What problem does this solve or what need does it fill?
Spawning tasks onto the multithreaded task executor runtime, for running each system, is currently a major source of overhead for Bevy. Many Bevy projects, ironically, perform better if their schedule is set to single-threaded execution.
It is considered "idiomatic" (and we often encourage users to do it) to have many small systems that often do little to no work in Bevy. We say this to "improve parallelism opportunities". I don't think this is bad advice and I don't think we should change what we consider "idiomatic". It also leads to clean code.
However, in practice, this leads to bad performance. A typical trace is full of "bubbles" and "system execution overhead" from Bevy preparing and spawning tasks for all systems, only for many of them to do nothing or very little actual work when run. We need to address this overhead.
There are two separate fronts to attack here:
- Improving the quality of our implementation to reduce the perf overhead of running systems with multithreading. There are many great efforts and PRs for this, and this is not the purpose of this issue.

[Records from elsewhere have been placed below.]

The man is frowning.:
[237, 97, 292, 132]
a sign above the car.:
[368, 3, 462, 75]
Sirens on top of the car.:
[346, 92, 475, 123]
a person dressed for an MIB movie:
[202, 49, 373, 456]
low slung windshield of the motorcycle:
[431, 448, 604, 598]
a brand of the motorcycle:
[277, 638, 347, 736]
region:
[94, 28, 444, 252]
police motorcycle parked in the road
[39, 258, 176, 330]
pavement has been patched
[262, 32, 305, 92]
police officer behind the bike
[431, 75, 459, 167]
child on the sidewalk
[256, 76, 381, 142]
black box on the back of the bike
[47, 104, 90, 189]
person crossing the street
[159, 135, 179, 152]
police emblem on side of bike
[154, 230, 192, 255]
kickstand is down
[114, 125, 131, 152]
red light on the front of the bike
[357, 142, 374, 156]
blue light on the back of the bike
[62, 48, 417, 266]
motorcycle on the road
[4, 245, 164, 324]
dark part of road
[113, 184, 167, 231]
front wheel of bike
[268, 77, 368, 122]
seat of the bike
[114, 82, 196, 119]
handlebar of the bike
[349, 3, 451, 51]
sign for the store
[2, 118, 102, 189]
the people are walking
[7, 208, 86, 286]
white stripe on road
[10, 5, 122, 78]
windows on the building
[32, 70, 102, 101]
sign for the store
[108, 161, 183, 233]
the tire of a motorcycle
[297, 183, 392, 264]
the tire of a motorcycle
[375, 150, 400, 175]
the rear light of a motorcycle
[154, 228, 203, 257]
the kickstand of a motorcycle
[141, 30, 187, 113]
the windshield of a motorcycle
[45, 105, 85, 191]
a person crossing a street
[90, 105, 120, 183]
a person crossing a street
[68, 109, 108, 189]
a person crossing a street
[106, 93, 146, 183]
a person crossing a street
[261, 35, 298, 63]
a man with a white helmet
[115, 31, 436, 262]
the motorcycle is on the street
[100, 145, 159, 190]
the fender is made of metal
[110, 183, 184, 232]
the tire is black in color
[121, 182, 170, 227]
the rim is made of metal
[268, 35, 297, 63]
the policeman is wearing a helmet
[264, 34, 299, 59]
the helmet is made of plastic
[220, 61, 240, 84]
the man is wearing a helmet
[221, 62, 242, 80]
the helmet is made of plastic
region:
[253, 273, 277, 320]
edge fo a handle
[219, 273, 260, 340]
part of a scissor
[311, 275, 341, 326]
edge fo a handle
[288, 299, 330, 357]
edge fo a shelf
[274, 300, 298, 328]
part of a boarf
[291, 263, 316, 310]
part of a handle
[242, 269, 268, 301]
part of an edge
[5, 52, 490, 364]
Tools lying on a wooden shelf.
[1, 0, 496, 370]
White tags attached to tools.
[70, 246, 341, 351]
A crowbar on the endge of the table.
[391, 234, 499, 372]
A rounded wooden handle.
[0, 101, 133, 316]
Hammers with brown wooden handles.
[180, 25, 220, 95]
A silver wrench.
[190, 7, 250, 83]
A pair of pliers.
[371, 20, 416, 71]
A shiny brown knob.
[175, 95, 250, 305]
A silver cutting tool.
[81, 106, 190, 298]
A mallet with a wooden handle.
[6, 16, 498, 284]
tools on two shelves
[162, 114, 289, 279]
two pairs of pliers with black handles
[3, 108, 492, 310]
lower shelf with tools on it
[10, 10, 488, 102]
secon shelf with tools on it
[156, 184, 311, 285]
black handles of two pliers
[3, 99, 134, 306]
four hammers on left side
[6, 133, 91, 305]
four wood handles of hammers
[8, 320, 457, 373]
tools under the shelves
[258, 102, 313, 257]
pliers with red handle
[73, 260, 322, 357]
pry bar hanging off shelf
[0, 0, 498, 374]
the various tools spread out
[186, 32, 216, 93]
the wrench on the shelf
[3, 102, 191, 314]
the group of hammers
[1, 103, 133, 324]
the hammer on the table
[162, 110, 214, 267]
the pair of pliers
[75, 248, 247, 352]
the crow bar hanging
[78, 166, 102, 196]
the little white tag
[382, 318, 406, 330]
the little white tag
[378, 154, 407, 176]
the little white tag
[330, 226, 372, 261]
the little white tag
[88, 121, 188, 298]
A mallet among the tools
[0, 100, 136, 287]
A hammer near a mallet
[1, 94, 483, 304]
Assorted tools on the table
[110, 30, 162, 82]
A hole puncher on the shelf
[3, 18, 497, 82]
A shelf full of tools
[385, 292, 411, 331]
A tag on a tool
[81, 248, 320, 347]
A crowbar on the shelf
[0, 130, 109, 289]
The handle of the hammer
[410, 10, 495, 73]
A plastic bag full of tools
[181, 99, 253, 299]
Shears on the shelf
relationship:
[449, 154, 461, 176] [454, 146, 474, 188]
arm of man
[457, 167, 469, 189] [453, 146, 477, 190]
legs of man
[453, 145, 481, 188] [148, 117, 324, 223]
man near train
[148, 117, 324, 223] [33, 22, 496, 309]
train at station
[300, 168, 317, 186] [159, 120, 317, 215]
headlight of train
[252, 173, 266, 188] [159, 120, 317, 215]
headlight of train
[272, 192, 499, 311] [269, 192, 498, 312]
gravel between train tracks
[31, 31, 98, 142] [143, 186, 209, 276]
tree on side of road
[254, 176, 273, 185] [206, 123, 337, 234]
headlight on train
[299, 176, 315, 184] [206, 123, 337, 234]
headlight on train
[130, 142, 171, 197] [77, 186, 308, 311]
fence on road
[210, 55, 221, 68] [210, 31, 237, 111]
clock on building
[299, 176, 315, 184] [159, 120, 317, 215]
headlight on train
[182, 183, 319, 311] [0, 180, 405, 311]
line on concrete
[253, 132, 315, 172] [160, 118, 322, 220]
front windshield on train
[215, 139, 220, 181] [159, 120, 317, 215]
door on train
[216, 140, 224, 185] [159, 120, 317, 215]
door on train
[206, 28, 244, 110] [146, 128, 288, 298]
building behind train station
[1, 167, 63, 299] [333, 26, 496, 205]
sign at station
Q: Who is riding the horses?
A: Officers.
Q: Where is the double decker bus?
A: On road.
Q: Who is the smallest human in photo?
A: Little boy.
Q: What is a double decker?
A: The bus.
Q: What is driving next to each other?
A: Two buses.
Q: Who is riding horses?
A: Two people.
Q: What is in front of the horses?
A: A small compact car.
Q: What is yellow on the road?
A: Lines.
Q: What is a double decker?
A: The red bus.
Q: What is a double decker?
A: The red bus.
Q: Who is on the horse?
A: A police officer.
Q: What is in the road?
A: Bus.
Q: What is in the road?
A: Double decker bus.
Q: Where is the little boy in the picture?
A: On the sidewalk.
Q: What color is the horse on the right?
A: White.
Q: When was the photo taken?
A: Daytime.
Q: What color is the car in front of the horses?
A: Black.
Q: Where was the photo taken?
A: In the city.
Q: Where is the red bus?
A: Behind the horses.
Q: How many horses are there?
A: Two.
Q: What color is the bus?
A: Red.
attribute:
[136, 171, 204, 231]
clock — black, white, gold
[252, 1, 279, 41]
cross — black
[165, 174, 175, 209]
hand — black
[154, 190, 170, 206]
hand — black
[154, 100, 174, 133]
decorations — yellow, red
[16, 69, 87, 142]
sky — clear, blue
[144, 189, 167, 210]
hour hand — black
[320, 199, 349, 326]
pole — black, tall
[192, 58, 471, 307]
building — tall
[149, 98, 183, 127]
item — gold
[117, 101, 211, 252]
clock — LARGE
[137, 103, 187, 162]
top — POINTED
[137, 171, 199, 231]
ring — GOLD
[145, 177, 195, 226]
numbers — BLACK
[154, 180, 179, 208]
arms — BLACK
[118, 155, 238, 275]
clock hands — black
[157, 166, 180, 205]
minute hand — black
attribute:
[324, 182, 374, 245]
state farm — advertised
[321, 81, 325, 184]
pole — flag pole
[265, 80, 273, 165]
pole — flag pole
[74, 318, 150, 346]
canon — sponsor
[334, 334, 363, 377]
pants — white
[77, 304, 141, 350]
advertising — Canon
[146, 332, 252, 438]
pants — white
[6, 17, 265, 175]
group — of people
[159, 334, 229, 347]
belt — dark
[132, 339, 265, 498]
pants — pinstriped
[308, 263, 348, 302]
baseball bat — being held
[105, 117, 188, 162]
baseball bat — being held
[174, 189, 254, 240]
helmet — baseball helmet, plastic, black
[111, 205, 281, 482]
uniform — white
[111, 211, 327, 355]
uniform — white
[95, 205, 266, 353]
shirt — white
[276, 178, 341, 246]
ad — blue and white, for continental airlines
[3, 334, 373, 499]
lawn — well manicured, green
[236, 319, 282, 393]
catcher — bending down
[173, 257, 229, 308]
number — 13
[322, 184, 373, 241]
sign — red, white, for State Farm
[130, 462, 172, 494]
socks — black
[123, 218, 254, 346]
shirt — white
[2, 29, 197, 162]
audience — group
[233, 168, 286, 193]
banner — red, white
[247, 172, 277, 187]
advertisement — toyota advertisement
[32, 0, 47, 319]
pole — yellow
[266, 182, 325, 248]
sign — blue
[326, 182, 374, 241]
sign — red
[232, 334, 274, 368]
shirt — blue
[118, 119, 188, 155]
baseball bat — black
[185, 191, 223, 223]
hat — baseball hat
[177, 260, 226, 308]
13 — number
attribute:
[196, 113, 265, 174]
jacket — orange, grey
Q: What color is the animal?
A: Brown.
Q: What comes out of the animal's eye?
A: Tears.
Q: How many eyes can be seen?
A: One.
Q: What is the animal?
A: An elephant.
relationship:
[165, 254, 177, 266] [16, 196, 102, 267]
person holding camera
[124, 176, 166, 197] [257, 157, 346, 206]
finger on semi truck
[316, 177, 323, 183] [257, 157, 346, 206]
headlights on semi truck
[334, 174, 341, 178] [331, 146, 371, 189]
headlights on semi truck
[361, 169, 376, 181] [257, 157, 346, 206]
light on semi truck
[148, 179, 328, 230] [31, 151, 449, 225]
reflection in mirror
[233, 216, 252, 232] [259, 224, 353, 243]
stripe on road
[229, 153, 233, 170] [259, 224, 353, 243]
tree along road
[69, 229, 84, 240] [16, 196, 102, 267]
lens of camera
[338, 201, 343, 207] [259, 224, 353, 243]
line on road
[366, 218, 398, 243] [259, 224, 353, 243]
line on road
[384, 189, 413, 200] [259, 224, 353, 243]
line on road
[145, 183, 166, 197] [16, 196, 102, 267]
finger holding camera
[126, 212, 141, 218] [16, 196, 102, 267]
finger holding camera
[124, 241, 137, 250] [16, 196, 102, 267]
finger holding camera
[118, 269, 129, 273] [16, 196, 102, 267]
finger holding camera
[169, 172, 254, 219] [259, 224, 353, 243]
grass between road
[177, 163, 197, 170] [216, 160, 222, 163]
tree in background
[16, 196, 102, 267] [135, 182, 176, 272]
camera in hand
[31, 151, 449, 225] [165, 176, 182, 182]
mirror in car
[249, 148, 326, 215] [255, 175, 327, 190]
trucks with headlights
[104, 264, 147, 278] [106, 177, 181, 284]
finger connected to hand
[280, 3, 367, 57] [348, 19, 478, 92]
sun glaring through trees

- Giving users the APIs/tools/mechanisms they need to control the runtime/execution of their systems and be able to save themselves the overhead when possible. This is the scope of this issue.
Bevy needs better APIs for allowing users to control and reduce the overheads of multithreaded execution. One major tool ("run conditions") will come with Stageless. This issue proposes one more such mechanism.
Additional Context: How will Stageless improve things?
Stageless "Run Conditions" (which I helped design with the same perf considerations as I described above) give users the ability to tell Bevy when to run or not run their systems. Run Conditions are evaluated by the executor itself, without spawning a task (and therefore without the associated perf overhead), and a task for running the actual system will only be spawned if the system should run. Unlike our legacy "Run Criteria", users can easily add and compose multiple "Run Conditions", allowing for flexibility and precise control.
After stageless, a common development workflow to optimize a Bevy game would be: "if you know when your system shouldn't run, go and add some run conditions to control it!". Users will have the power to prevent systems that have nothing to do that frame, from being run by Bevy and slowing things down.
What solution would you like?
I would like to propose one more mechanism for giving users more control over the overhead of parallel system execution: the ability to tell Bevy to not spawn a task for a given system, and instead run it inside the executor itself (similar to how Run Conditions and exclusive systems work).
This only makes sense if a user knows that a certain system, even when it has work to do, does very little and will always finish quickly. If the user determines that the overhead of parallel execution is more than the actual work the system is doing.
Like other optimizations (such as ECS table/sparse-set storage), it is a trade-off and a balancing act. It is a lever that users can pull in niche scenarios when they consider it worth doing.
Setting this property on a system will remove the task spawning overhead for that system, but may bottleneck the executor task if the system takes too long to run (holding it up from running other systems that may have become ready).
What alternative(s) have you considered?
Using exclusive systems. They are run like I described above ("inline" inside the executor, without spawning a task onto the thread pool), and always on the main thread (which is not necessary for the "inline" systems proposed here). Therefore, they can also accomplish the goal of being efficient and not introducing runtime overhead.
However, they, by definition, do not allow other parallel systems to run alongside them. They completely disable parallel system execution.
The solution proposed by this issue is better, because it allows for a "middle ground". A system marked with the proposed "inline execution flag", while it runs inside the executor, still allows for other systems (that were run using tasks) to run in parallel.